Kaine also said we have to “stop predatory lending practices,” which include the worst abuses of payday lenders,” who are regulated by the Consumer Financial Protection Bureau (CFPB).

He vowed to defend the CFPB, which was a key element of the Dodd-Frank Act.

Recently, a federal appeals court struck down the provision of the Dodd-Frank Act that made the director of the CFPB a lifetime appointee who could not be removed by a new president.

“Donald Trump says they want to eliminate Dodd-Frank. We’re not going to let them,” Kaine added.

Kaine also briefly touched on health care.

“We’re going to make sure our low income families maintain access to the quality affordable health care they have under the affordable health care act,” he said.

The Democratic vice-presidential nominee was particularly enamored in his discussion of “gun violence.”

“You can’t talk about the neighborhood issues without talking about gun violence,” he said.

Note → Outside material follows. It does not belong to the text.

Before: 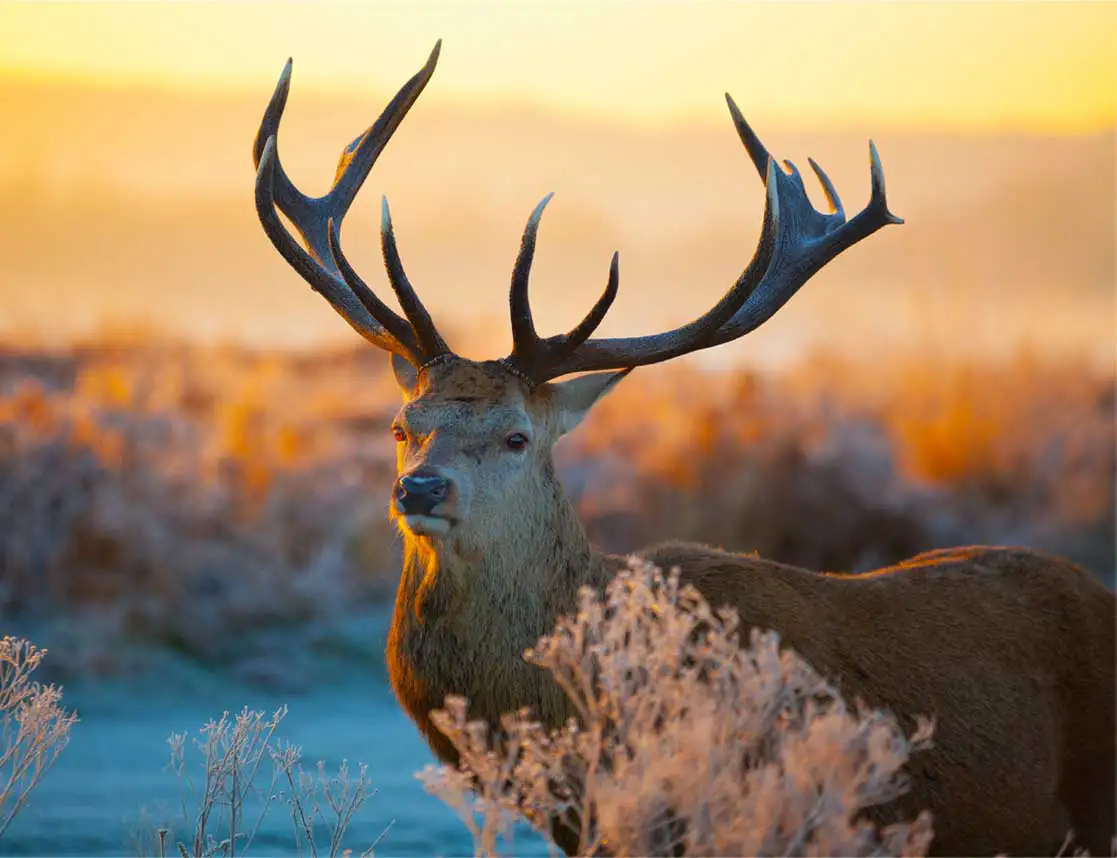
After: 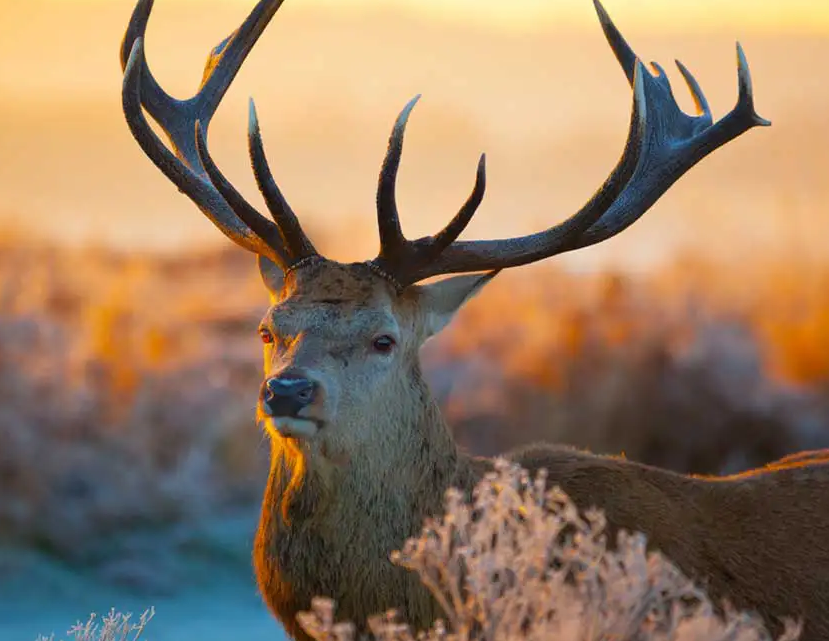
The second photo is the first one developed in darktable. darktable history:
crop and rotate: left 11.951%, top 11.433%, right 13.786%, bottom 13.743%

“This epidemic scars every community in the United States. Gun violence is now the leading cause of death for young black Americans,” he added.

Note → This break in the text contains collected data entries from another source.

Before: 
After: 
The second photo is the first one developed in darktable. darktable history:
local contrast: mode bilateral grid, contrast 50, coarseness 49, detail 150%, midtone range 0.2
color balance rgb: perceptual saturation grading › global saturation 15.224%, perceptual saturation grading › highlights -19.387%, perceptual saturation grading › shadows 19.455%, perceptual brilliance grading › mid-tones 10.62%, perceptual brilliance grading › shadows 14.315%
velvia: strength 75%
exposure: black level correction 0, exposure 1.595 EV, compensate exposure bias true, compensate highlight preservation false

Kaine vowed he would “fight for common sense reforms that the American public and even gun owners overwhelmingly want.”

He then noted that “the final pillar of the anti-poverty plan, this may be the most important one, is the education one.”

“Our administration would want to do a number of things. . . We’re going to start with early childhood education. If you can provide early childhood education, you will effect them positively throughout their entire life,” he added.

Kaine noted that his wife, Ann Holton, who was in attendance at the speech, had recently resigned as Secretary of Education in the State of Virginia and was very familiar with education issues.

“We want to make universal pre-K available for every four-year-old in the country,” he said.

He also vowed the federal government would “pay for the repair of poor public schools” because “kids should be entitled to go to good schools no matter what zipcodes they live in.”

He then outlined a significant expansion of public schools into social services.

“We can work with our school systems to reform overly punitive school penalties and help them invest in social workers,” he said.

“You’ve got to provide community services in school buildings that teachers aren’t really the ones to provide. You’ve got to have social services available. There should be the social services right there in school buildings,” he added.

As for college education, Kaine said he wants to make it more affordable for everyone, but especially for low income families.
“Hillary and I want to make it so that every low income family can send their child to college tuition free at community colleges and public universities,” he said.

College, he added, should be “debt free for everybody.”

Kaine also touched on technical education, and praised organized labor.

“We’ve got to focus on career and technical education. Nobody does this better than organized labor,” he said.

Kaine added that “we’ve got to stand up for the right to collective bargaining.”